Exercise prompt → From the material below, copy each line that holds the word "events".

Data section →
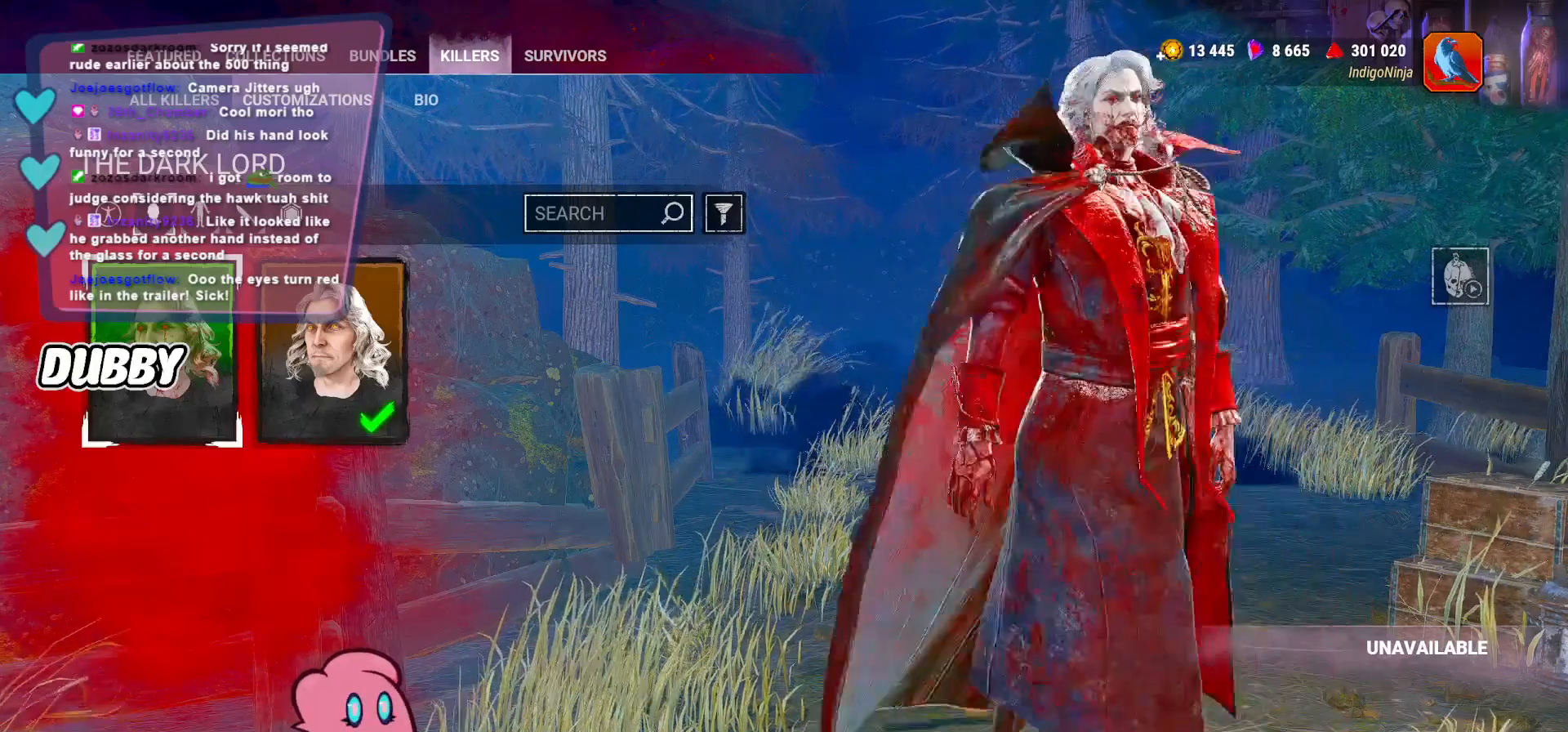
{"keys": [], "mouse": ["left"], "events": [[233, "mouse_left", "down"]]}
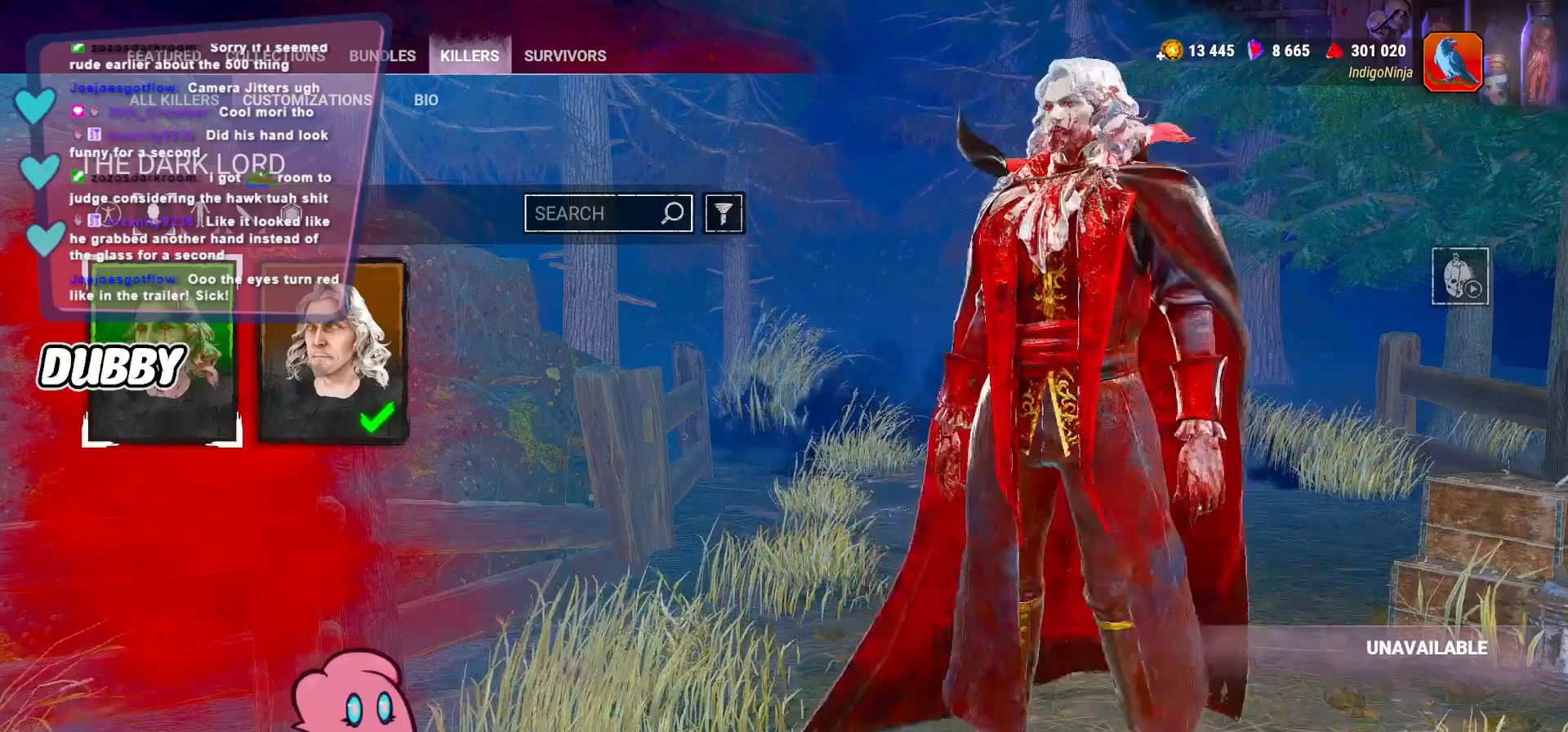
{"keys": [], "mouse": ["left"]}
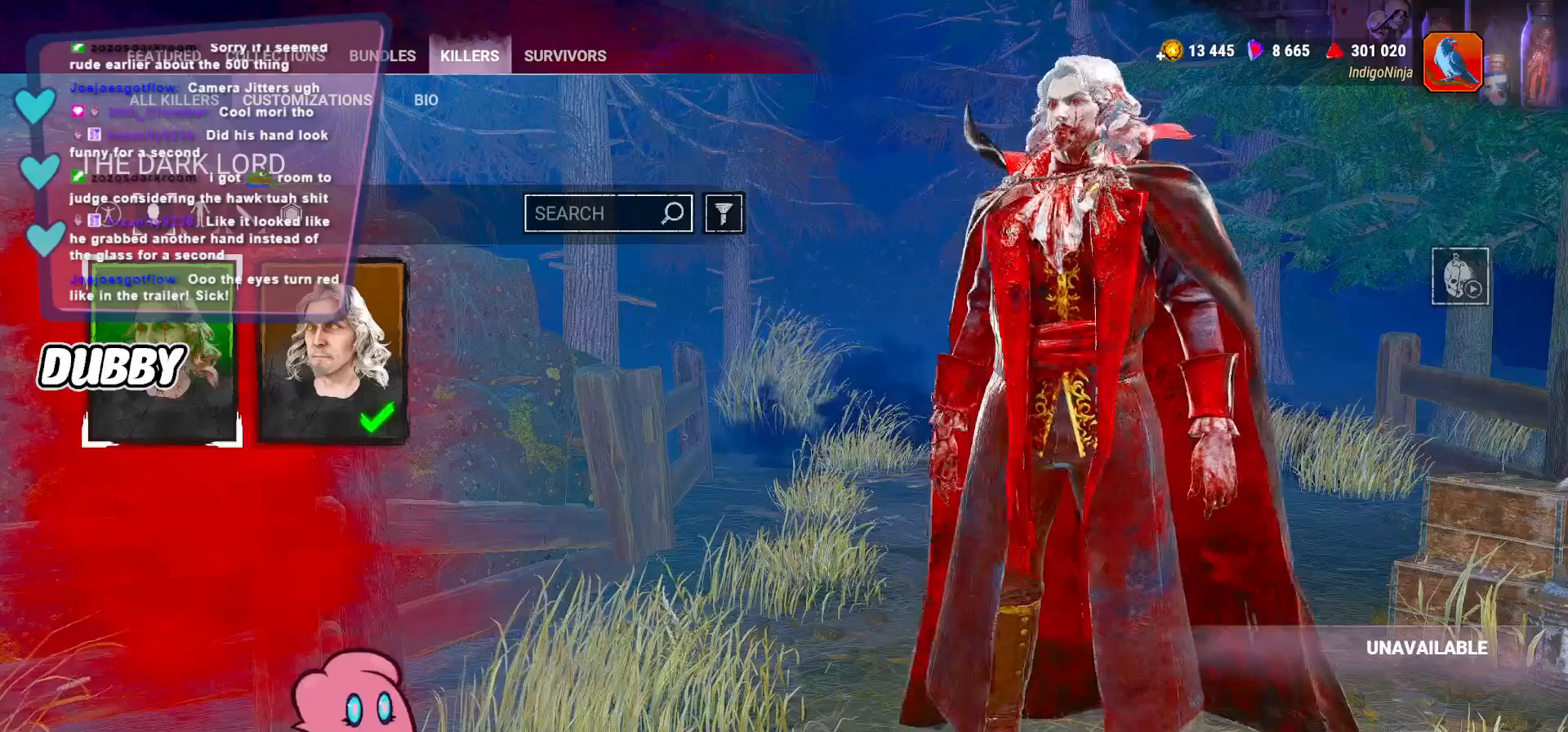
{"keys": [], "mouse": ["left"], "events": [[200, "mouse_left", "up"], [367, "mouse_left", "down"]]}
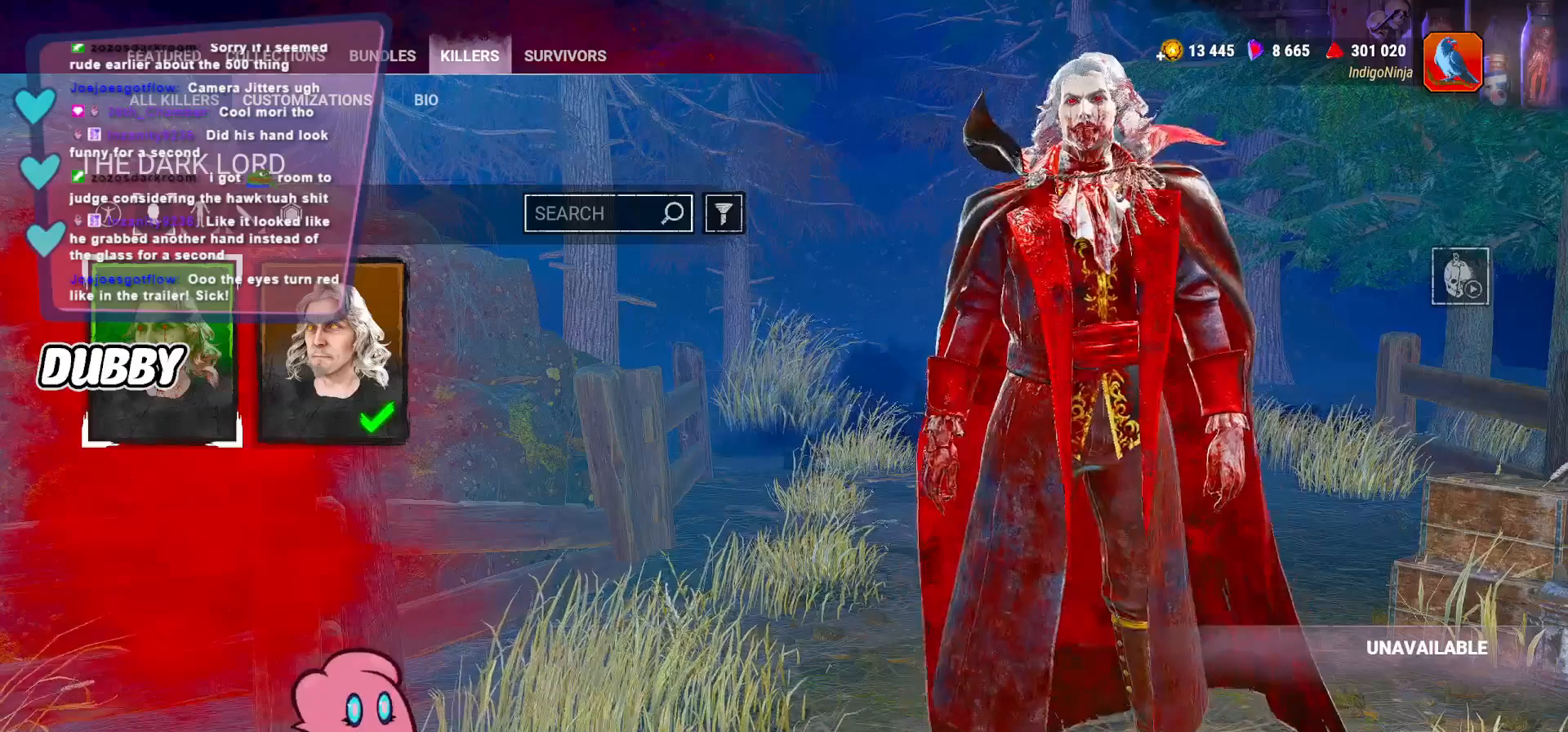
{"keys": [], "mouse": ["left"], "events": []}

Output for this exercise →
{"keys": [], "mouse": ["left"], "events": [[233, "mouse_left", "down"]]}
{"keys": [], "mouse": ["left"], "events": [[200, "mouse_left", "up"], [367, "mouse_left", "down"]]}
{"keys": [], "mouse": ["left"], "events": []}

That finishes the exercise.